Poradnia Chorób Rzadkich od prawie trzech lat w Łodzi
Poradnia Chorób Rzadkich w Centralnym Szpitalu Klinicznym zaczęła się właśnie od choroby Fabry’ego. – Gdy byłam rezydentką, przyszli do mnie do poradni nefrologicznej dwaj bracia z tą chorobą. Nie miałam zielonego pojęcia o niej. Zaczęłam się tym interesować. Nie było jeszcze wtedy żadnej refundowanej terapii w Polsce. Tylko w ramach badań klinicznych można było podjąć leczenie. Nagle jeden z braci, paradoksalnie ten w lepszym stanie, zmarł. Bardzo mną to wstrząsnęło – wspomina dr Katarzyna Muras-Szwedziak, dziś koordynatorka Poradni Chorób Rzadkich w Łodzi.

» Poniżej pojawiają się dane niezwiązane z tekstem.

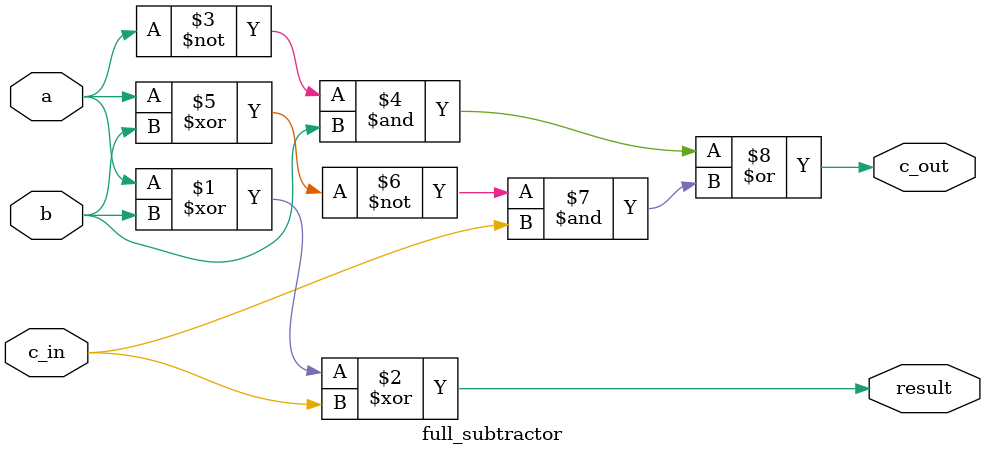
<source format=sv>
module full_subtractor(
    input  logic a,         // Minuendo
    input  logic b,         // Sustraendo
    input  logic c_in,      // Préstamo de entrada (borrow in)
    output logic result,    // Diferencia
    output logic c_out      // Préstamo de salida (borrow out)
);

    // Método 1: Usando asignaciones directas
    assign result = a ^ b ^ c_in;                    // Diferencia
    assign c_out = (~a & b) | (~(a ^ b) & c_in);    // Préstamo de salida

endmodule
</source>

Doktor jeszcze bardziej zaczęła zgłębiać temat i śledzić nowe doniesienia na temat diagnozy i leczenia Fabry’ego. Gdy w 2019 roku wprowadzono refundowaną terapię w Polsce, doktor zaangażowała się w szukanie pacjentów, głównie przez media społecznościowe. Szpital, dzięki wsparciu firm farmaceutycznych oferował też już wtedy proste, bezpłatne dla pacjentów testy, tzw. suchej kropli krwi pozwalające na badania przesiewowe w kierunku tej choroby. – Zgłosiły się do mnie dziesiątki osób, głównie już zdiagnozowanych, ale dotychczas nieleczonych. Tak doszliśmy do prawie 50 pacjentów. W całej Polsce jest ich ok. 100 – opowiada specjalistka. W ten sposób trafiła tu Magda. – Gdyby nie informacja na Facebooku, to nie wiem, czy nie pochowałabym już syna – nie ukrywa.
Niedługo później dr Muras-Szwedziak wymyśliła, by stworzyć poradnię dedykowaną pacjentom z chorobami rzadkimi i ultra rzadkimi. – Myślałam, że nikt się na to nie zgodzi. Jednak dyrekcja szpitala, poradni dała nam zielone światło. Zdobyliśmy wszystkie potrzebne zgody – mówi.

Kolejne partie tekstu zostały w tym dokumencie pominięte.